◆ **Brief**: Rewrite the blog post from "I may get around" to "in the comments.)", putting "family reunion" in place of "high school reunion".

Sunday, June 14, 2009

General Admission

I’ve kind of neglected blogging lately. I’ve been disgustingly busy. Between vacation and recording, I haven’t had a chance to even watch any TV until tonight. I’m actually catching up on the final three Pushing Daisies episodes even as I type.

I may get around to blogging about my recent California trip. I’ll definitely be blogging more about Joseph over the next two months. I quite possibly might blog about my high school reunion that I was coerced into attending this weekend. However, for now, my focus is my former love, Kelly. Some of the details may be a little foggy, but I’m reconstructing the night as best I can remember. (Teri and Matt, please feel free to correct or add anything in the comments.)

Be warned, this blog is very long (shocker!) and may change your opinion of me. I think it’s funny, though, so I had to share.

Thursday night, Kelly performed at the UVU ballpark in Orem. It was a general admission show, of which I’m not a fan. However, I braved it for Kelly.

◆ **Records from a data collection**:
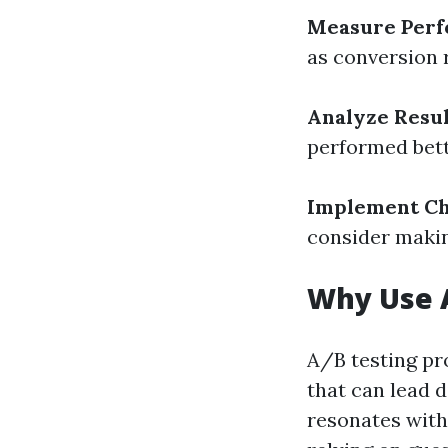
Measure Per
as conversion 
Analyze Resul
performed bett
Implement C
consider makin
Why Use 
A/B testing pr
that can lead 
resonates with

◆ **Answer to this task**:
I may get around to blogging about my recent California trip. I’ll definitely be blogging more about Joseph over the next two months. I quite possibly might blog about my family reunion that I was coerced into attending this weekend. However, for now, my focus is my former love, Kelly. Some of the details may be a little foggy, but I’m reconstructing the night as best I can remember. (Teri and Matt, please feel free to correct or add anything in the comments.)